In fact, it was sickeningly easy.

She kept picturing Trey’s bewildered expression last night. She’d been shocked to the core by his revelation that he’d known and cared for Caddy, but he’d been sideswiped as well. Confronting Caddy’s death in such an unexpected way had obviously pained him. She remembered the look on his face when he brought up losing his friend, that bad-boy rocker Gerald Sturgis, who had died from an overdose.

He’d seemed even more torn up by Caddy’s death.

Trey had tried to call her several times since last night. She hadn’t answered his calls. With a heavy heart, she’d revoked the permission-to-enter form she’d left at the front desk for him. The idea of him knocking on her front door, confronting him . . . well, it broke her heart to consider it. She couldn’t bring herself to talk to him. It was hard to put exactly why into words.

It was a little like that first time she’d ever done a striptease for him. She’d gotten so hot during her performance, so lost in her role. After she’d brought herself off, it’d suddenly hit her in a rush. She’d just masturbated in front of a stranger. She’d just been intimate with a stranger.

Shame swamped her every time she thought of how baldly, how selfishly, she’d seduced him.
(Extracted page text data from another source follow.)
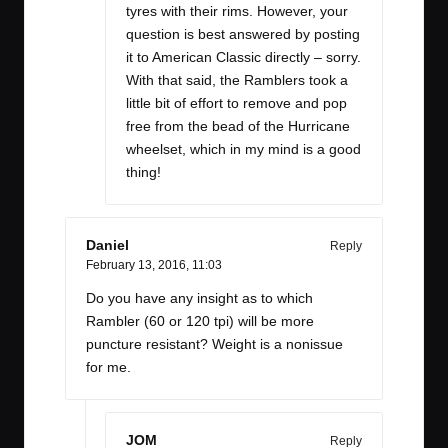
tyres with their rims. However, your
question is best answered by posting
it to American Classic directly – sorry.
With that said, the Ramblers took a
little bit of effort to remove and pop
free from the bead of the Hurricane
wheelset, which in my mind is a good
thing!
Daniel
Reply
February 13, 2016,
11:03
Do you have any insight as to which
Rambler (60 or 120 tpi) will be more
puncture resistant? Weight is a nonissue
for me.
JOM
Reply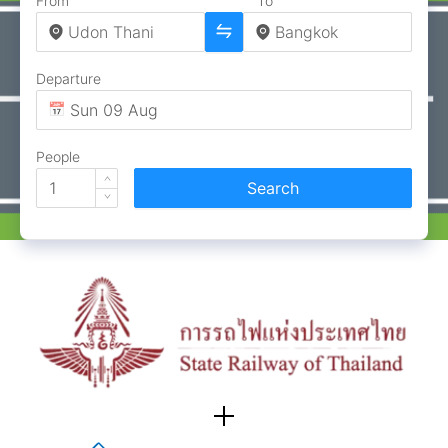
From
To
Departure
People
Search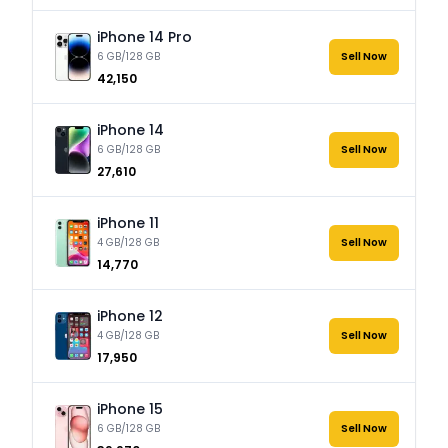
iPhone 14 Pro
6 GB/128 GB
Sell Now
₹42,150
iPhone 14
6 GB/128 GB
Sell Now
₹27,610
iPhone 11
4 GB/128 GB
Sell Now
₹14,770
iPhone 12
4 GB/128 GB
Sell Now
₹17,950
iPhone 15
6 GB/128 GB
Sell Now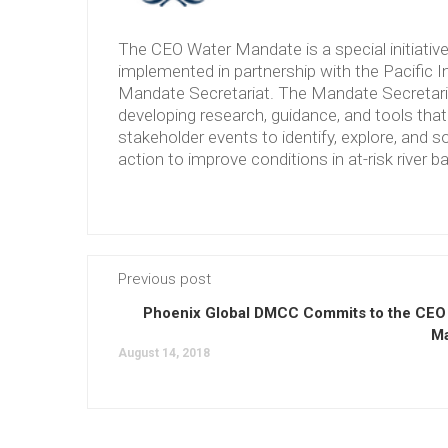
The CEO Water Mandate is a special initiati
implemented in partnership with the Pacific 
Mandate Secretariat. The Mandate Secretariat 
developing research, guidance, and tools tha
stakeholder events to identify, explore, and so
action to improve conditions in at-risk river b
Previous post
Phoenix Global DMCC Commits to the CEO
M
August 14, 2018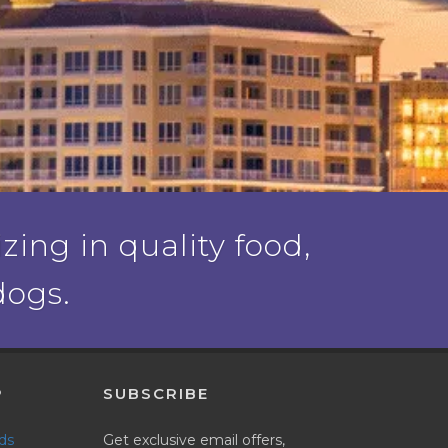
ing in quality food,
dogs.
P
SUBSCRIBE
nds
Get exclusive email offers,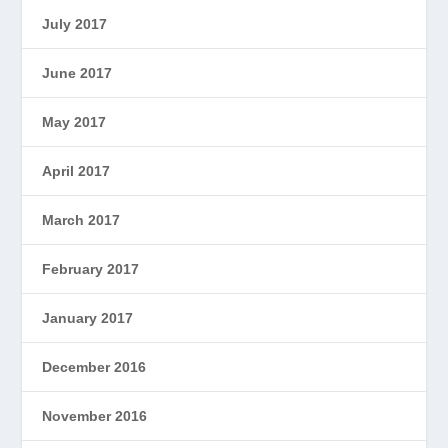
July 2017
June 2017
May 2017
April 2017
March 2017
February 2017
January 2017
December 2016
November 2016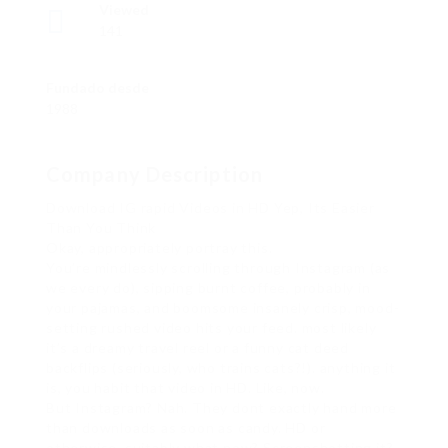
Viewed
141
Fundado desde
1988
Company Description
Download IG rapid Videos in HD Yep, Its Easier
Than You Think
Okay, appropriately portray this.
You’re mindlessly scrolling through Instagram (as
we every do), sipping burnt coffee, probably in
your pajamas, and boomsome insanely crisp, mood-
setting rushed video hits your feed. most likely
it’s a dreamy travel reel or a funny cat deed
backflips (seriously, who trains cats?!). anything it
is, you habit that video in HD. Like, now.
But Instagram? Nah. They dont exactly hand more
than downloads as soon as candy. HD or
otherwise. suitably what now? Screenshotting it?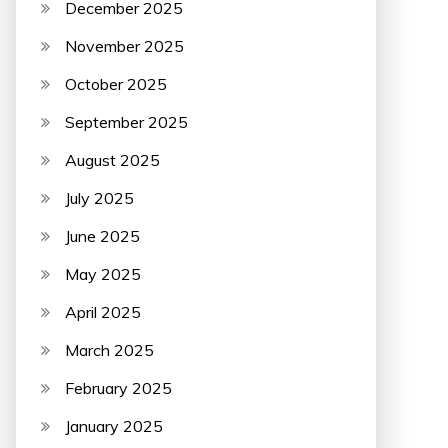
December 2025
November 2025
October 2025
September 2025
August 2025
July 2025
June 2025
May 2025
April 2025
March 2025
February 2025
January 2025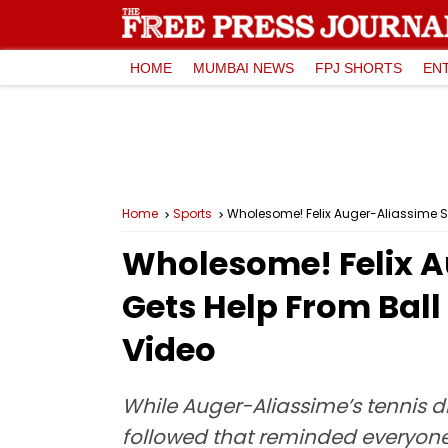
HOME
MUMBAI NEWS
FPJ SHORTS
EN
Home
Sports
Wholesome! Felix Auger-Aliassime S
Wholesome! Felix A
Gets Help From Bal
Video
While Auger-Aliassime’s tennis di
followed that reminded everyone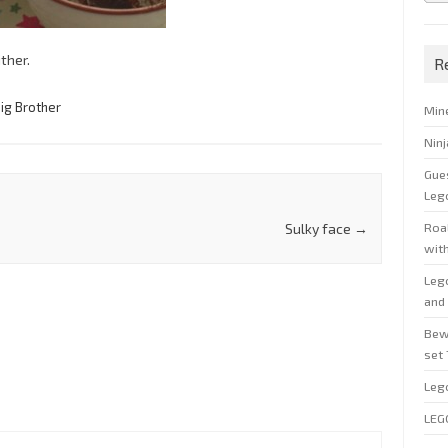
ther.
R
ig Brother
Min
Nin
Gue
Leg
Roal
Sulky face
→
wit
Leg
and 
Bew
set
Leg
LEG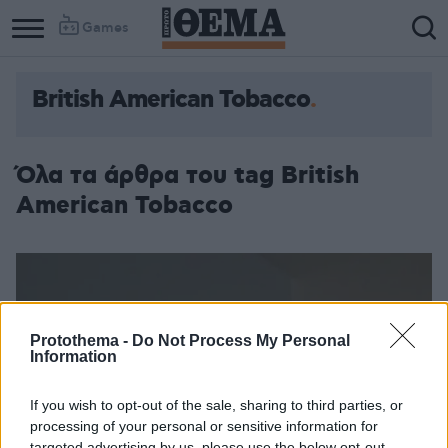
Games
British American Tobacco
Column
Column
1
2
Όλα τα άρθρα του tag British
American Tobacco
Protothema -
Do Not Process My Personal
Information
If you wish to opt-out of the sale, sharing to third parties, or
processing of your personal or sensitive information for
targeted advertising by us, please use the below opt-out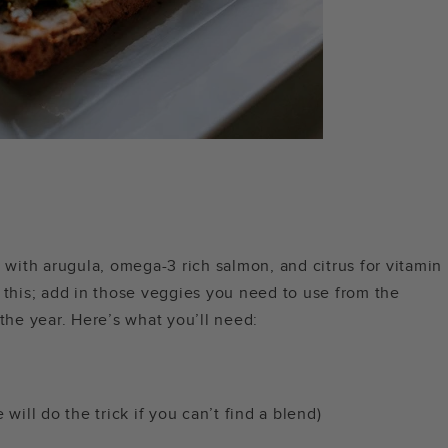
e with arugula, omega-3 rich salmon, and citrus for vitamin
 this; add in those veggies you need to use from the
 the year. Here’s what you’ll need:
will do the trick if you can’t find a blend)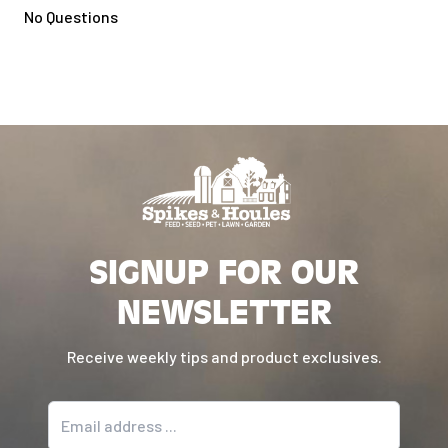
No Questions
SIGNUP FOR OUR
NEWSLETTER
Receive weekly tips and product exclusives.
Email address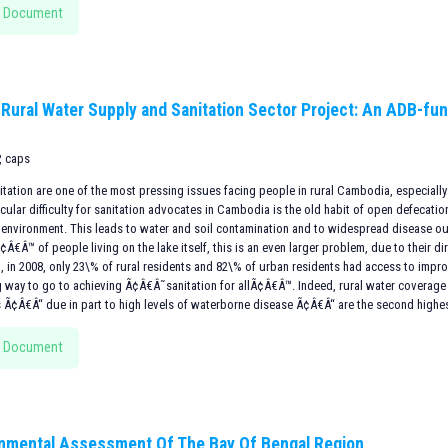
 Document
 Rural Water Supply and Sanitation Sector Project: An ADB-fun
, caps
itation are one of the most pressing issues facing people in rural Cambodia, especially
icular difficulty for sanitation advocates in Cambodia is the old habit of open defecati
e environment. This leads to water and soil contamination and to widespread disease o
€Â™ of people living on the lake itself, this is an even larger problem, due to their di
t, in 2008, only 23\% of rural residents and 82\% of urban residents had access to impr
ng way to go to achieving Ã¢Â€Â˜sanitation for allÃ¢Â€Â™. Indeed, rural water coverage 
s Ã¢Â€Â“ due in part to high levels of waterborne disease Ã¢Â€Â“ are the second highes
 Document
nmental Assessment Of The Bay Of Bengal Region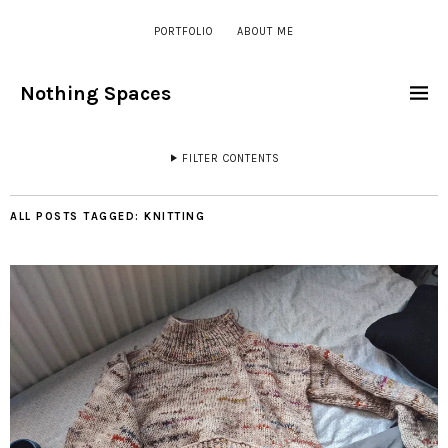
PORTFOLIO
ABOUT ME
Nothing Spaces
FILTER CONTENTS
ALL POSTS TAGGED:
KNITTING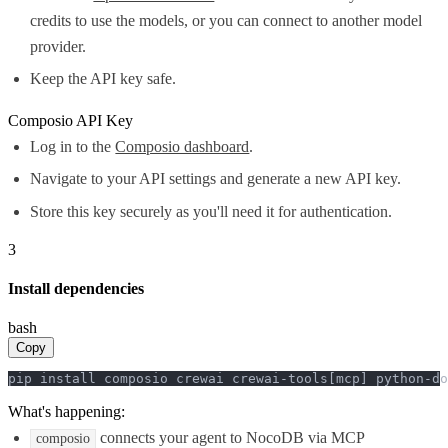
credits to use the models, or you can connect to another model
provider.
Keep the API key safe.
Composio API Key
Log in to the
Composio dashboard
.
Navigate to your API settings and generate a new API key.
Store this key securely as you'll need it for authentication.
3
Install dependencies
bash
Copy
pip install composio crewai crewai-tools[mcp] python-do
What's happening:
connects your agent to NocoDB via MCP
composio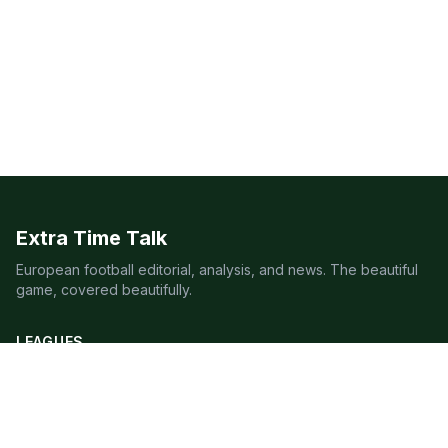
Extra Time Talk
European football editorial, analysis, and news. The beautiful
game, covered beautifully.
LEAGUES
Premier League
Champions League
Bundesliga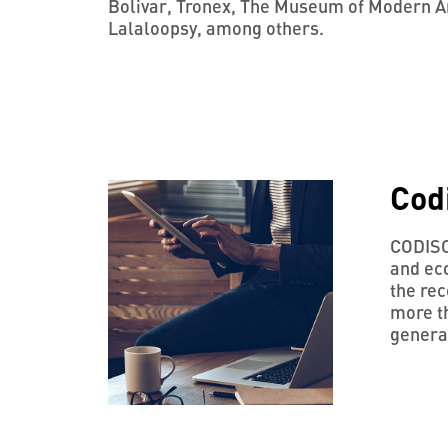
Bolivar, Tronex, The Museum of Modern Ar
Lalaloopsy, among others.
Cod
CODISCO
and ec
the rec
more th
generat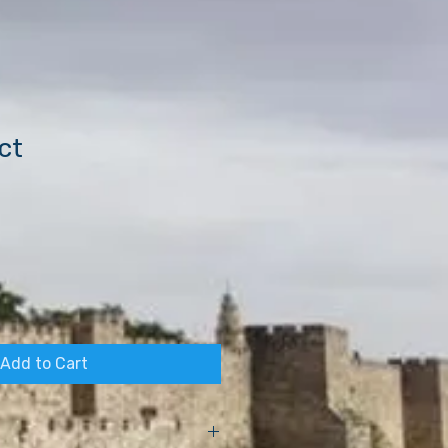
ct
Add to Cart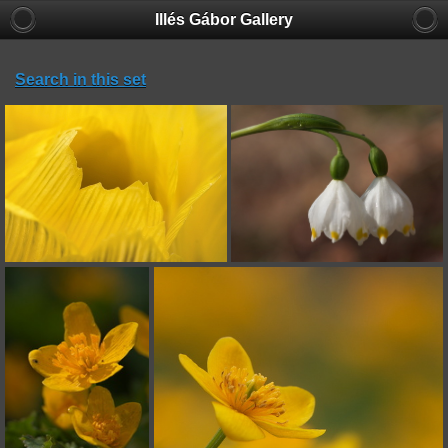
Illés Gábor Gallery
Search in this set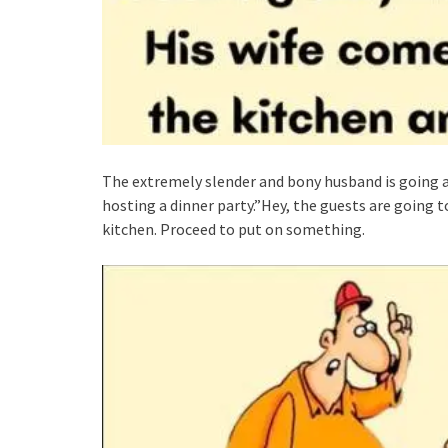
The extremely slender and bony husband is going ar
hosting a dinner party.”Hey, the guests are going t
kitchen. Proceed to put on something.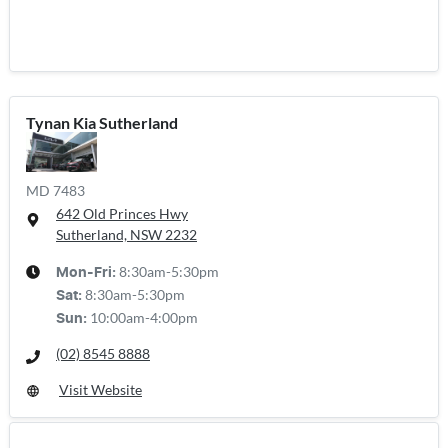
Tynan Kia Sutherland
MD 7483
642 Old Princes Hwy
Sutherland, NSW
2232
8:30am-5:30pm
Mon-Fri:
8:30am-5:30pm
Sat
:
10:00am-4:00pm
Sun
:
(02) 8545 8888
Visit Website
Her need mortified her. Was she really so desperate as to enter into a frenzied, hot, mind-numbing relationship with Trey because she needed to forget her grief?

She suspected now it was true. Her mother had been right.

She’d been acting out, behaving like a bold, passionate playgirl—acting like Caddy—because she needed to fill that gaping hole in her chest.

Caddy had advised her to take a bite out of life, to stop being afraid. But Caddy and Trey and her mom—and Eleanor herself—hadn’t understood just how ill-equipped she was to take on that role.

The realization that Trey and Caddy had known each other for years, that they’d been attracted to each other, had shattered the illusion somehow, vanished the glamour of what was happening between Trey and her. Last night, when Trey had said he knew Caddy, it’d been like the magic spell had suddenly evaporated. She’d been left standing i

n front of him naked, all of her inadequacies, her lies, the thinness of her character, all exposed to his eyes.

The atmosphere of the silent, oppressive condo swallowed up the sound of her choked sob.


The following week, she looked up when she heard a knock on her opened office door.

“You’ve been avoiding me ever since you got back,” Jimmy said, stepping past the threshold.